Saya teringat perbincangan Pak Duko dengan Narcici pada epilog teater ini. Pak Duko yang akhirnya menyadari kesalahannya, menggunakan wine sebagai analogi. Minuman yang terbuat dari anggur ini tidak mengenal batas kadaluwarsa. Bahkan makin lama rasanya enak dan harganya makin mahal. Narcici pun menyahut. Dengan sinis dia berkata, saking mahalnya tidak akan ada yang mampu membeli wine itu. Sebuah kenyataan juga : Ada kadaluwarsa yang tidak dibeli karena tidak enak tapi ada juga kadaluwarsa yang sangat enak tapi tidak dibeli karena harganya sangat mahal.
Tapi benarkah perempuan – sebagaimana wine dan makanan lainnya – bisa kadaluwarsa?
Perempuan memang punya jam biologis. Kodratnya untuk melahirkan keturunan memberikan batasan-batsan usia dimana kemampuan itu ada, berakhir, atau bahkan belum dimulai. Karenanya kemudian ada masa-masa yang secara ilmiah terbukti terbaik untuk memiliki keturunan termasuk untuk kemudian memberikan ASI. Hanya alasan itulah yang menurut saya layak dijadikan alasan bagi perempuan untuk ‘mengejar target’ menikah. Kecuali jika memang dia telah memilih untuk tidak punya keturunan.

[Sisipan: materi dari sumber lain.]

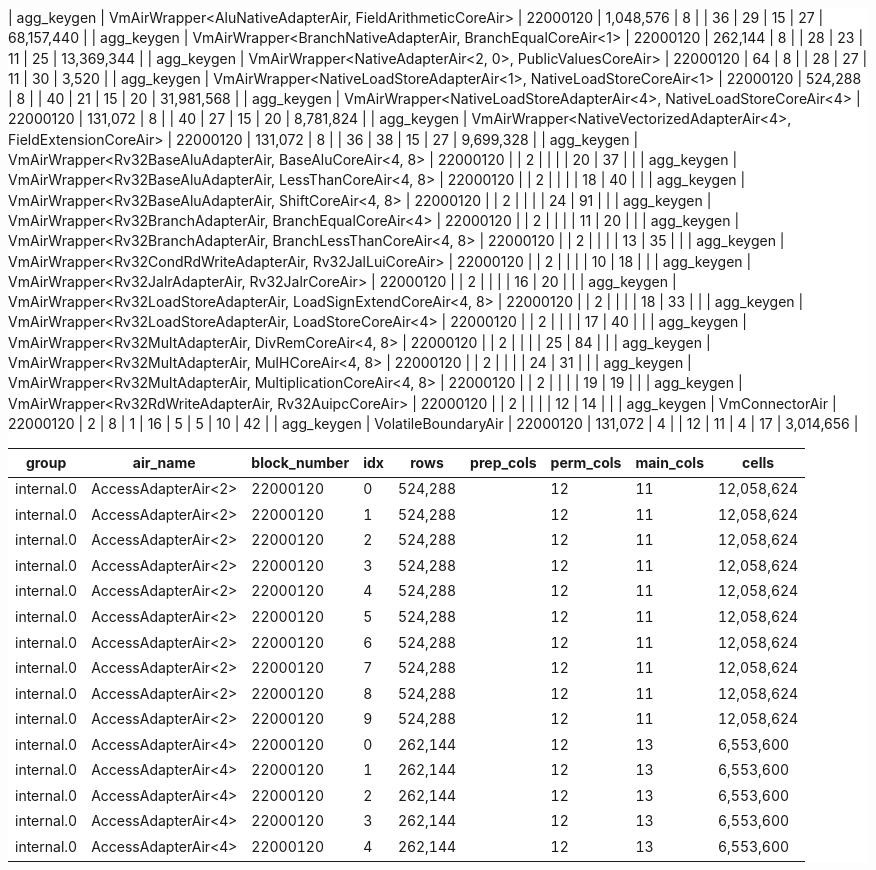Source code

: | agg_keygen | VmAirWrapper<AluNativeAdapterAir, FieldArithmeticCoreAir> | 22000120 | 1,048,576 | 8 |  | 36 | 29 | 15 | 27 | 68,157,440 | 
| agg_keygen | VmAirWrapper<BranchNativeAdapterAir, BranchEqualCoreAir<1> | 22000120 | 262,144 | 8 |  | 28 | 23 | 11 | 25 | 13,369,344 | 
| agg_keygen | VmAirWrapper<NativeAdapterAir<2, 0>, PublicValuesCoreAir> | 22000120 | 64 | 8 |  | 28 | 27 | 11 | 30 | 3,520 | 
| agg_keygen | VmAirWrapper<NativeLoadStoreAdapterAir<1>, NativeLoadStoreCoreAir<1> | 22000120 | 524,288 | 8 |  | 40 | 21 | 15 | 20 | 31,981,568 | 
| agg_keygen | VmAirWrapper<NativeLoadStoreAdapterAir<4>, NativeLoadStoreCoreAir<4> | 22000120 | 131,072 | 8 |  | 40 | 27 | 15 | 20 | 8,781,824 | 
| agg_keygen | VmAirWrapper<NativeVectorizedAdapterAir<4>, FieldExtensionCoreAir> | 22000120 | 131,072 | 8 |  | 36 | 38 | 15 | 27 | 9,699,328 | 
| agg_keygen | VmAirWrapper<Rv32BaseAluAdapterAir, BaseAluCoreAir<4, 8> | 22000120 |  | 2 |  |  |  | 20 | 37 |  | 
| agg_keygen | VmAirWrapper<Rv32BaseAluAdapterAir, LessThanCoreAir<4, 8> | 22000120 |  | 2 |  |  |  | 18 | 40 |  | 
| agg_keygen | VmAirWrapper<Rv32BaseAluAdapterAir, ShiftCoreAir<4, 8> | 22000120 |  | 2 |  |  |  | 24 | 91 |  | 
| agg_keygen | VmAirWrapper<Rv32BranchAdapterAir, BranchEqualCoreAir<4> | 22000120 |  | 2 |  |  |  | 11 | 20 |  | 
| agg_keygen | VmAirWrapper<Rv32BranchAdapterAir, BranchLessThanCoreAir<4, 8> | 22000120 |  | 2 |  |  |  | 13 | 35 |  | 
| agg_keygen | VmAirWrapper<Rv32CondRdWriteAdapterAir, Rv32JalLuiCoreAir> | 22000120 |  | 2 |  |  |  | 10 | 18 |  | 
| agg_keygen | VmAirWrapper<Rv32JalrAdapterAir, Rv32JalrCoreAir> | 22000120 |  | 2 |  |  |  | 16 | 20 |  | 
| agg_keygen | VmAirWrapper<Rv32LoadStoreAdapterAir, LoadSignExtendCoreAir<4, 8> | 22000120 |  | 2 |  |  |  | 18 | 33 |  | 
| agg_keygen | VmAirWrapper<Rv32LoadStoreAdapterAir, LoadStoreCoreAir<4> | 22000120 |  | 2 |  |  |  | 17 | 40 |  | 
| agg_keygen | VmAirWrapper<Rv32MultAdapterAir, DivRemCoreAir<4, 8> | 22000120 |  | 2 |  |  |  | 25 | 84 |  | 
| agg_keygen | VmAirWrapper<Rv32MultAdapterAir, MulHCoreAir<4, 8> | 22000120 |  | 2 |  |  |  | 24 | 31 |  | 
| agg_keygen | VmAirWrapper<Rv32MultAdapterAir, MultiplicationCoreAir<4, 8> | 22000120 |  | 2 |  |  |  | 19 | 19 |  | 
| agg_keygen | VmAirWrapper<Rv32RdWriteAdapterAir, Rv32AuipcCoreAir> | 22000120 |  | 2 |  |  |  | 12 | 14 |  | 
| agg_keygen | VmConnectorAir | 22000120 | 2 | 8 | 1 | 16 | 5 | 5 | 10 | 42 | 
| agg_keygen | VolatileBoundaryAir | 22000120 | 131,072 | 4 |  | 12 | 11 | 4 | 17 | 3,014,656 | 

| group | air_name | block_number | idx | rows | prep_cols | perm_cols | main_cols | cells |
| --- | --- | --- | --- | --- | --- | --- | --- | --- |
| internal.0 | AccessAdapterAir<2> | 22000120 | 0 | 524,288 |  | 12 | 11 | 12,058,624 | 
| internal.0 | AccessAdapterAir<2> | 22000120 | 1 | 524,288 |  | 12 | 11 | 12,058,624 | 
| internal.0 | AccessAdapterAir<2> | 22000120 | 2 | 524,288 |  | 12 | 11 | 12,058,624 | 
| internal.0 | AccessAdapterAir<2> | 22000120 | 3 | 524,288 |  | 12 | 11 | 12,058,624 | 
| internal.0 | AccessAdapterAir<2> | 22000120 | 4 | 524,288 |  | 12 | 11 | 12,058,624 | 
| internal.0 | AccessAdapterAir<2> | 22000120 | 5 | 524,288 |  | 12 | 11 | 12,058,624 | 
| internal.0 | AccessAdapterAir<2> | 22000120 | 6 | 524,288 |  | 12 | 11 | 12,058,624 | 
| internal.0 | AccessAdapterAir<2> | 22000120 | 7 | 524,288 |  | 12 | 11 | 12,058,624 | 
| internal.0 | AccessAdapterAir<2> | 22000120 | 8 | 524,288 |  | 12 | 11 | 12,058,624 | 
| internal.0 | AccessAdapterAir<2> | 22000120 | 9 | 524,288 |  | 12 | 11 | 12,058,624 | 
| internal.0 | AccessAdapterAir<4> | 22000120 | 0 | 262,144 |  | 12 | 13 | 6,553,600 | 
| internal.0 | AccessAdapterAir<4> | 22000120 | 1 | 262,144 |  | 12 | 13 | 6,553,600 | 
| internal.0 | AccessAdapterAir<4> | 22000120 | 2 | 262,144 |  | 12 | 13 | 6,553,600 | 
| internal.0 | AccessAdapterAir<4> | 22000120 | 3 | 262,144 |  | 12 | 13 | 6,553,600 | 
| internal.0 | AccessAdapterAir<4> | 22000120 | 4 | 262,144 |  | 12 | 13 | 6,553,600 |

Lupakan mitos, lupakan tradisi, dan lupakan apa kata orang. Menikah dan memutuskan kapan akan menikah adalah sebuah pilihan termasuk dengan konsekuensi yang mengikutinya. Tidak ada yang kadaluwarsa selama seorang perempuan terus berkarya dan melakukan banyak hal untuk banyak orang. Kecuali jika dia sengaja memilih menjadi kadaluwarsa dengan hanya teronggok dan tak berguna hingga akhirnya menghilang.
27 Mei 2007
10.35 pm
foto-foto oleh Doddi AF, Gedung Kesenian Jakarta
2 comments:
Saya percaya, tak ada kata tua buat perempuan.
doddi af yang memotretmu itu apakah dia bernama lengkap doddi ahmad faudzi?